Imagine a baker that has to ask the boss if he/she can bake a loaf of bread at home



Well I had kind of the reverse situation: I wanted to contribute to Cygwin, owned by RedHat. RedHat would not accept my contributions unless I got a signed release from my employer, IBM at the time. Well I tried to get this signed release, but all I got was the run-around. Nobody would bother taking the risk. It's one of the reasons I left.


It's a good reason to leave, if the separate project is important to you.


I'm also surprised at how natural people talk about that, like it's totally ok your employer "owns" your free time.


If that baker intends to sell that bread they also may run afoul of non competes.

See https://www.eater.com/2017/10/13/16459044/non-competes-chefs...

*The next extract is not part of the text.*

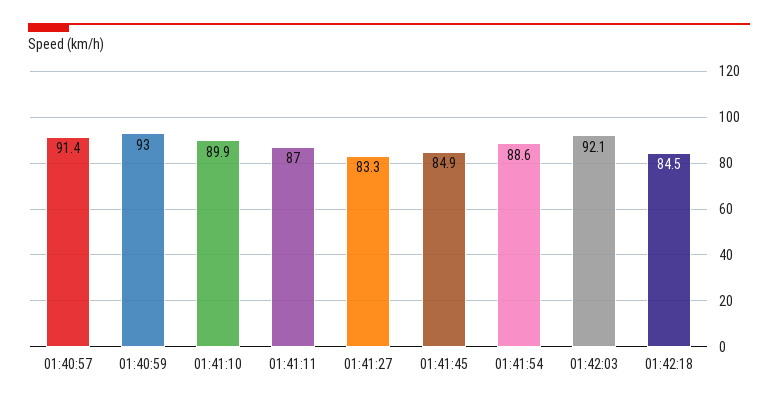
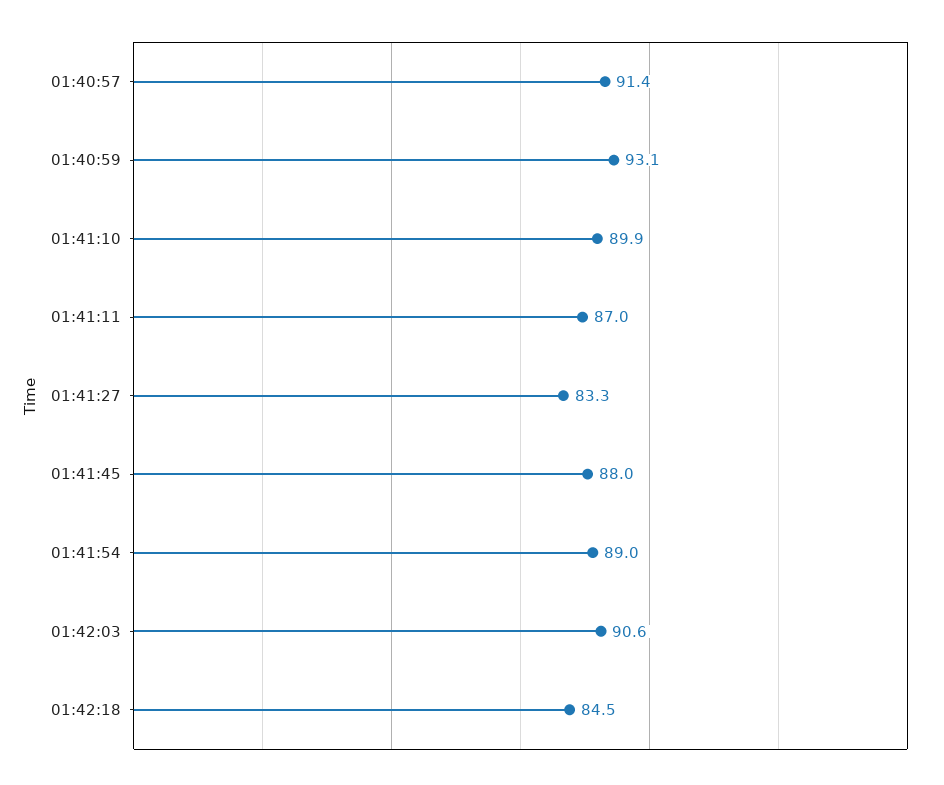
01:40:59: 93 -> 93.1
01:41:45: 84.9 -> 88
01:41:54: 88.6 -> 89
01:42:03: 92.1 -> 90.6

It's their free time, they can do whatever they want with it. If there is something unlawful or disloyal well then you deal with that situation, but you can't tell someone "I will tell you what you can do in your free time just in case you may do something I don't like".

Also, let's be honest, how much harm can a 1 person project do to a multi billion corp? It's a fallacy.


> Doesn’t it bother you that you have to ask some manager if you can do something (a side project) in your free time?

Not at all. A salaried position comes with more open-ended expectations than an hourly position.

Besides, why the resistance to simply asking making it open and honest and the boundaries clear? My agreements on those things tended to be 2 or 3 sentences. I'd sign it, I'd get a veep to sign it, make a copy, and file it away.

It's just good business to do such things.


Do you also ask them for permission when you want to go biking? Visit your mother? Throw a party? Draw a picture? Contribute to an open-source project? Smoke a cigarette? Build a gadget? Buy a house? Have a child?

What an employee does in their own time is 0 business of the employer, none of the above is different from the others in kind.


Oh come on. That's certainly not what Walter was implying. It is any project that may have a potential current or future overlap with the company's plans or products.


> Have a child?

As long as you agree that the child is a property of the company.


Be sure to read that contract from Rumpelstiltskin Inc. very closely before signing


I've just been accumulating all my contributions for when I quit or come up with a good enough alias to contribute them under.